Último parlamentar a assinar lista de requerimento para instalação da CPI do MEC foi o senador Veneziano Vital (MDB/PB). Agora, com 27 assinaturas, foi alcançado o número regimental para a abertura da comissão

(crédito: Pedro França/Agência Senado)

O Senado Federal chegou nesta sexta-feira (8/4) ao número mínimo regimental necessário para o pedido de instalação da Comissão Parlamentar de Inquérito (CPI) para investigar o escândalo de corrupção do Ministério da Educação (MEC). O último parlamentar a assinar a lista de requerimento foi o senador Veneziano Vital (MDB-PB).

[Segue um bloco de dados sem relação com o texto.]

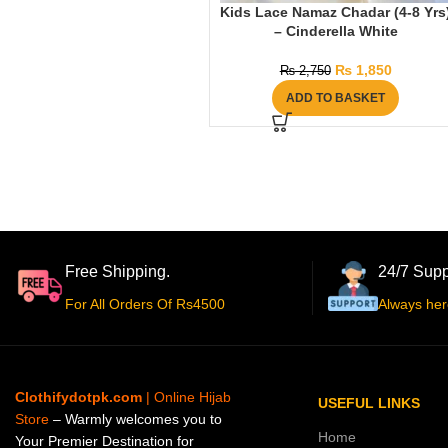
Kids Lace Namaz Chadar (4-8 Yrs
– Cinderella White
₨
1,850
₨
2,750
ADD TO BASKET
Free Shipping.
24/7 Supp
For All Orders Of Rs4500
Always her
Clothifydotpk.com
| Online Hijab
USEFUL LINKS
Store
– Warmly welcomes you to
Home
Your Premier Destination for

“Acabamos de assinar o requerimento para a instalação da CPI do MEC. Com nossa assinatura, foi alcançado o número regimental para a instalação. Sempre fui um defensor de investigações, em casos como este, para que se obtenha a verdade dos fatos. Não poderia ser diferente agora”, disse o parlamentar pelo Twitter.

A assinatura veio após o depoimento do presidente do Fundo Nacional Desenvolvimento da Educação (FNDE), Marcelo Lopes da Ponte, à Comissão de Educação, na quinta (7). O alcance das assinaturas necessárias era esperado, já que os senadores avaliaram o depoimento como pouco esclarecedor.

Além disso, a ausência dos pastores Gilmar Santos e Arilton Moura, convidados a falar na audiência pública do Senado sobre a suspeita da oferta de propina para liberação de verbas do MEC, na comissão, também incomodou os senadores.

Diante da ausência, o presidente da Comissão de Educação, senador Marcelo Castro (MDB-PI), indicou que a instalação de uma CPI “está cada vez mais próxima de acontecer”. “Um remédio amargo, porém necessário”, completou.